Fur animals have significant economic value. In recent years, cases of infections due to porcine pathogens (such as Hepatitis E virus, Pseudorabies virus) have progressively in minks and foxes (41) (42) (43) (44) . PCV2 was also reported in minks, foxes, and raccoon dogs with diarrhea or reproductive failure in China (45) (46) (47) . Interestingly, the samples were tested negative for common pathogens (such as Mink enteritis virus, Canine distemper virus, Coronavirus, Rotavirus, or Astrovirus) of minks and foxes, indicating that PCV2 was also an important pathogen contributing to the clinical diseases of minks and foxes. Infection of PCV2 in fur animals may be caused by consumption of food containing porcine-origin products and possibly by cross-species transmission. These mechanisms could also explain PCV2 and PCV3 infection in dogs (48, 49) .

Generally speaking, PCV is not considered as an arbovirus. However, PCV2 has been often detected in M. domestica flies and culex mosquitoes in pig farms (50, 51) . Surprisingly, PCV3 was first identified in ticks (Ixodes ricinus) collected from wild roe deers that were negative for PCV3, making the source of PCV3 ambiguous (25) . PCV infection is postulated to occur when hosts get bitten by carrier flies, mosquitoes, and ticks.

Bivalve shellfishes (such as oysters, clams, and mussels) intake nutrition by filtering up to 4.8 L/h of surrounding water and simultaneously concentrate microorganisms that are present (52) (53) (54) . Animal pathogens can contaminate the beds via runoff from fields fertilized using animal waste. One previous study reported high detection rate for PCV2 and E. coli (41%, 12/29 and 28%, 8/29) in blue mussels (Mytilus edulis) from Danish commercial harvesting areas, while common food-borne pathogens (such as hepatitis E virus, rotavirus, Salmonella) were absent. The geographic distribution of the PCV2-positive shellfish samples revealed that positive samples were localized to Limfjord in the northern part of Jutland and a bay area in the south-western part of Jutland, Denmark (55) . This suggested that these bay areas were contaminated by porcine waste, and PCV2 may be a specific indicator of porcine waste in shellfish.

There has always been controversy regarding PCVs infecting human. At the outset, Tischer et al. confirmed the presence of PCV1 antibodies in human sera, and the IFA results showed a significantly higher number of positive sera (20%) in non-hospitalized "healthy" persons from the former German Democratic Republic than that (8.6%) in blood donors from Berlin-West (14) . Interestingly, scientists from Northern Ireland, the United States, and Germany could not detect antibodies or antigens of PCV2 in human samples (56) (57) (58) (59) . However, in other studies, antibody of PCV1 or antigen of PCV2 was detected in human sera, digestive tract samples and respiratory tract samples (60) (61) (62) (63) (64) (65) . Although there is serological and molecular proof of PCV presence in humans, the detection rate is very low. Thus, the clinical significance of PCVs in human beings remains largely unknown.

**Excerpted data**
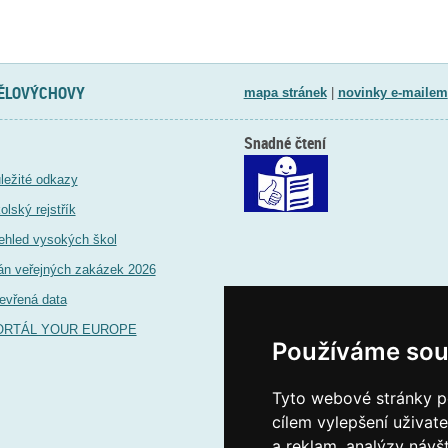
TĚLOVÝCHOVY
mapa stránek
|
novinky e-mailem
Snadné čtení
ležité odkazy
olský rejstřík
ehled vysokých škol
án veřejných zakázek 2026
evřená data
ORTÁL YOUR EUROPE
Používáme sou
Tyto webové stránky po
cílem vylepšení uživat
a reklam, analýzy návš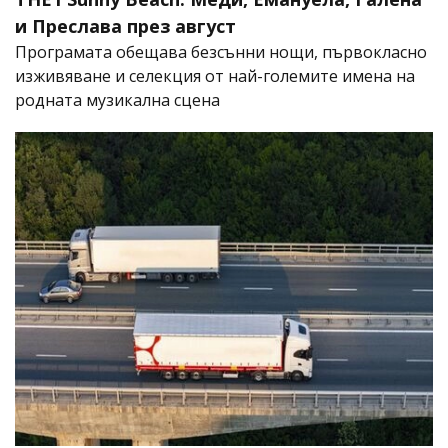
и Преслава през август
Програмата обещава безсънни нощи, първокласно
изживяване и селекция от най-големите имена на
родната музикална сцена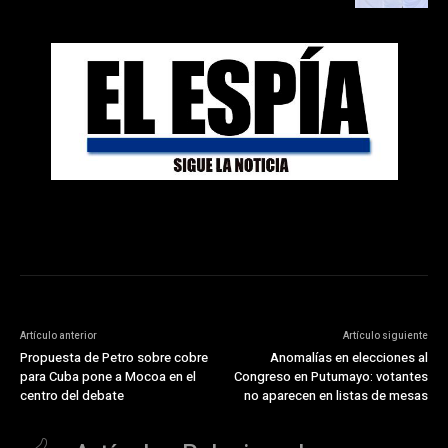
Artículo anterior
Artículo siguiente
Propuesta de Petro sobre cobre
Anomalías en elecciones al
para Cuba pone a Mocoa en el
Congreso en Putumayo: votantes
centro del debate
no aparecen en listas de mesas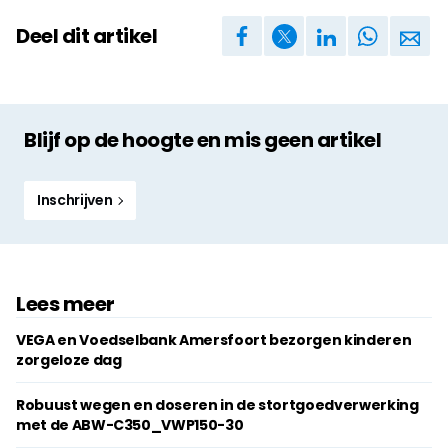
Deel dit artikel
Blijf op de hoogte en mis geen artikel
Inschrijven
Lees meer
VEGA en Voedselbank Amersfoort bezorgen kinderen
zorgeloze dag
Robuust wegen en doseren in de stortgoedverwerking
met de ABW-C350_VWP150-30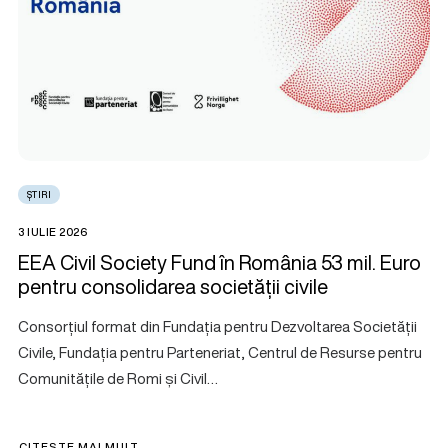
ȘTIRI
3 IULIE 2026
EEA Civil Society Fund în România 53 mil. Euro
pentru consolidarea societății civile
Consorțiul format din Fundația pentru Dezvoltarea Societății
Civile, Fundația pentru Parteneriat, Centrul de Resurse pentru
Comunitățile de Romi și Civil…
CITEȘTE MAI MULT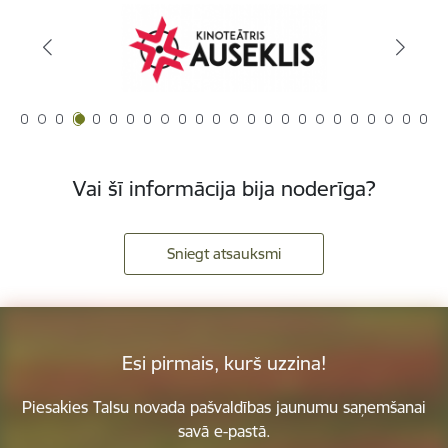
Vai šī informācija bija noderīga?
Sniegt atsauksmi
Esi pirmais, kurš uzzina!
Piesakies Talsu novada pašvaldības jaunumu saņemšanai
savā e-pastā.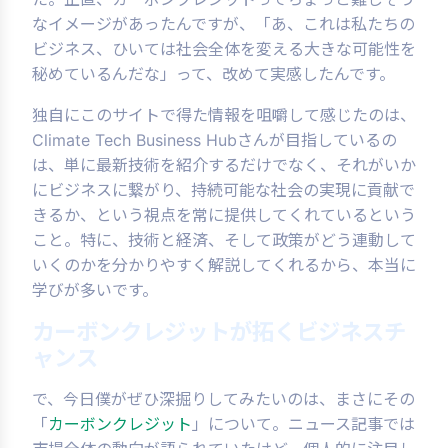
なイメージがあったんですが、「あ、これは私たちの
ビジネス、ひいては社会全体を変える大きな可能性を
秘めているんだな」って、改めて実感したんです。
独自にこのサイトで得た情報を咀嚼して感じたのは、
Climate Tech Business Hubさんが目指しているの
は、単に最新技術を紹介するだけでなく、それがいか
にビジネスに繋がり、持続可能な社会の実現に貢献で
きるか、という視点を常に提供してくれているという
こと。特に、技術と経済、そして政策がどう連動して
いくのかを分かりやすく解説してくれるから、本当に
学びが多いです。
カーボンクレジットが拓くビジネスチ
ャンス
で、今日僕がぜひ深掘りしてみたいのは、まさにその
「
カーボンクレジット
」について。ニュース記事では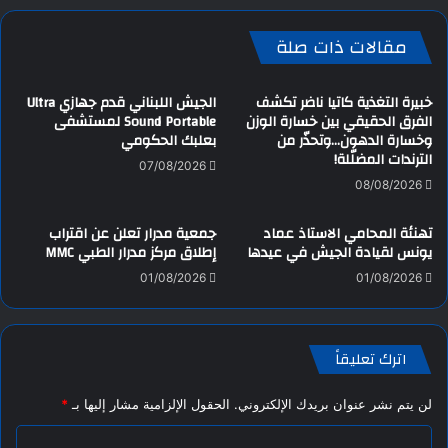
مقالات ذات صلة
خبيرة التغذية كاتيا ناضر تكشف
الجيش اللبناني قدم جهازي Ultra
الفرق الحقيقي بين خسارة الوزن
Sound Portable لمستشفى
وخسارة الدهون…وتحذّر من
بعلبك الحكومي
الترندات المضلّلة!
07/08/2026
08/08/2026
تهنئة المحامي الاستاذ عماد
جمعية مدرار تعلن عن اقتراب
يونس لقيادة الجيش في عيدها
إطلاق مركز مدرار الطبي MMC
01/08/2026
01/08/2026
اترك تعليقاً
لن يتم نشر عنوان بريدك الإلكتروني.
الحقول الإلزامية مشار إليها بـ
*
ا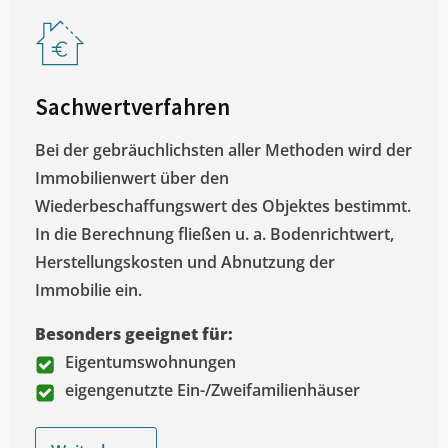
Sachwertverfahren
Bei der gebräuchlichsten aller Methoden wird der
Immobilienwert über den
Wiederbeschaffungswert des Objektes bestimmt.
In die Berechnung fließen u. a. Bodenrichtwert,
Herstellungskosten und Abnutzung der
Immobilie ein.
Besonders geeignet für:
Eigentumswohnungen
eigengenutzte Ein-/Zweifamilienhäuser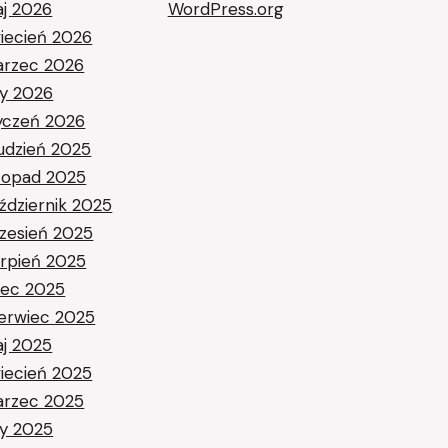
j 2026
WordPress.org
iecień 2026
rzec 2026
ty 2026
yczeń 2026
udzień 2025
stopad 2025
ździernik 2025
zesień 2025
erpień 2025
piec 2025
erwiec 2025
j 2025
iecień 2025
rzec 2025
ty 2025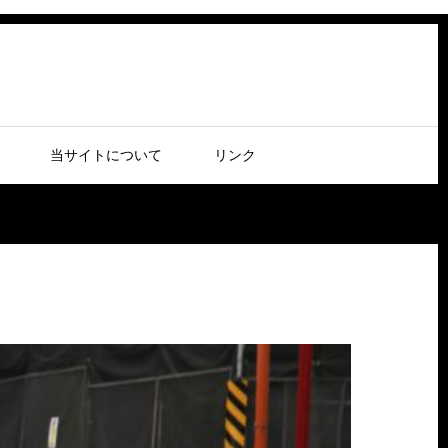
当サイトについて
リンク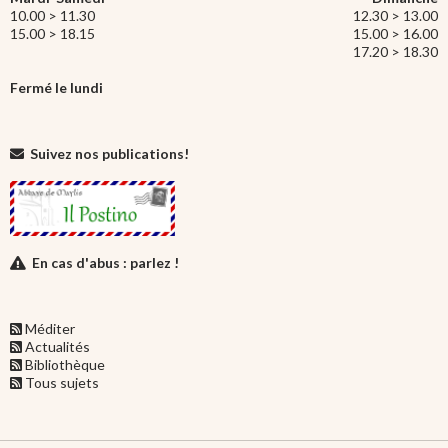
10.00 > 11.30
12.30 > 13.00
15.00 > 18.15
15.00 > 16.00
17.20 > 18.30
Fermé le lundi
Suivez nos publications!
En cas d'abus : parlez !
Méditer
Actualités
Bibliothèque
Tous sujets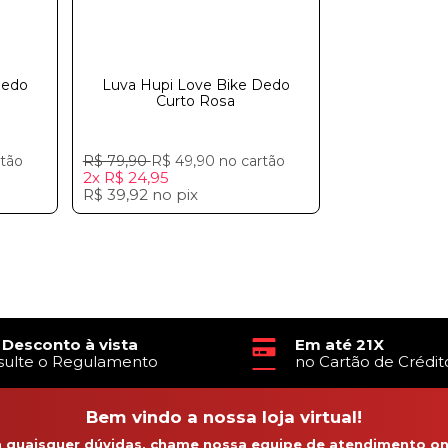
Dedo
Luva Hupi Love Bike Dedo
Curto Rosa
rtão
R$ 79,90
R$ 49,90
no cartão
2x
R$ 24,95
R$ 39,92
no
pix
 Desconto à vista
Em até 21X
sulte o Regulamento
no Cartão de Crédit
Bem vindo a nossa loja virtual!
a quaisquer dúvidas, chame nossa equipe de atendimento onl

--

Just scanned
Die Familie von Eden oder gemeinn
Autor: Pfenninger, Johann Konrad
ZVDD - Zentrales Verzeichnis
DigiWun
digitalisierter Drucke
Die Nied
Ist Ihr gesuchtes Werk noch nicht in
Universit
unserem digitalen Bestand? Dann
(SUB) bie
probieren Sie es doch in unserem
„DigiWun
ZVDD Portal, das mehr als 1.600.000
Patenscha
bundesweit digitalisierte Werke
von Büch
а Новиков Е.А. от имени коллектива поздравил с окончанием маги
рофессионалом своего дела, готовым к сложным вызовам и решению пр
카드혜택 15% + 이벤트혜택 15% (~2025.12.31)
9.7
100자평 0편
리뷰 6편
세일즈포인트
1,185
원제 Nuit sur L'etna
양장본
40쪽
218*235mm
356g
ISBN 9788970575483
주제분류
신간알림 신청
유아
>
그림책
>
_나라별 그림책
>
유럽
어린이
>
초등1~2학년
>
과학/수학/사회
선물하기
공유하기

**Set of tasks**
**1.** From the text on porcine circoviruses, translate this sentence into Spanish: "Generally speaking, PCV is not considered as an arbovirus."
**2.** Continue the text on porcine circoviruses, starting after its last sentence.
None of the tasks involve the records.

**Results by task**
**1.** En términos generales, el PCV no se considera un arbovirus.

**2.**
PCV1 was first confirmed as a contaminant in porcine kidney cell lines (1), following which, non-infectious PCV1 and PCV2 were detected in porcine-derived commercial pepsin products used for humans (66) . Owing to its porcine origin, the detection of PCVs in pepsin and other porcine biological products is perfectly plausible. PCV1 was also reported in commercial veterinary vaccines against classic swine fever virus (CSFV), porcine parvovirus (PPV), and pseudorabies virus (PRV) (67, 68) . However, in 2010, PCV1 was reported in human rotavirus vaccine (69) , which caused a significant stir because of unknown clinical significance of PCVs in humans. Since that incident, the Food and Drug Administration (FDA) and several research institutions began investigating the source of the vaccine contamination and assessing the safety of the vaccine. Their results indicated that several cell lines, virus seeds and vaccines were contaminated by PCV1 and/or PCV2 (70) (71) (72) (73) (74) (75) . Porcinederived commercial pepsin product used for cell culture and vaccine production was considered as the main source of vaccine contamination (76) . Although the contaminated vaccines caused no clinical diseases in people, humans can be considered likely reservoirs for PCVs (63, 77) . Thus, via human fecal matter, PCVs might have been introduced into environmental water or other places (64).

As we know, many viruses can spread through aerosols. Whether PCVs can spread via aerosol is little known. However, Canadian researchers found that high viral loads (up to 10 7 genomes per cubic meter of air) of PCV2 existed in swine confinement buildings (78) . Another study also identified the existence of PCV2 in bioaerosol samples from pig farms and abattoirs. In addition, PCV2 was detected in nasal washes of workers (4/78) from pig farms (65) . This revealed that PCV2 was a potential airborne virus.

Intriguingly, PCV2 can be detected in various types of water samples from Brazil, including (a) water used for swine consumption, subjected to conventional treatment followed by chlorination; (b) tap water meant for human consumption, subjected to conventional treatment followed by chlorination; (c) surface water without treatment, used for swine consumption; (d) water from the Pinhal river, which crosses; (e) groundwater collected from a tap located at a school; and (f) water from the Jacutinga river, which is redirected and treated for domestic supply (79) . This indicated that PCV2 was widely prevalent in the environment.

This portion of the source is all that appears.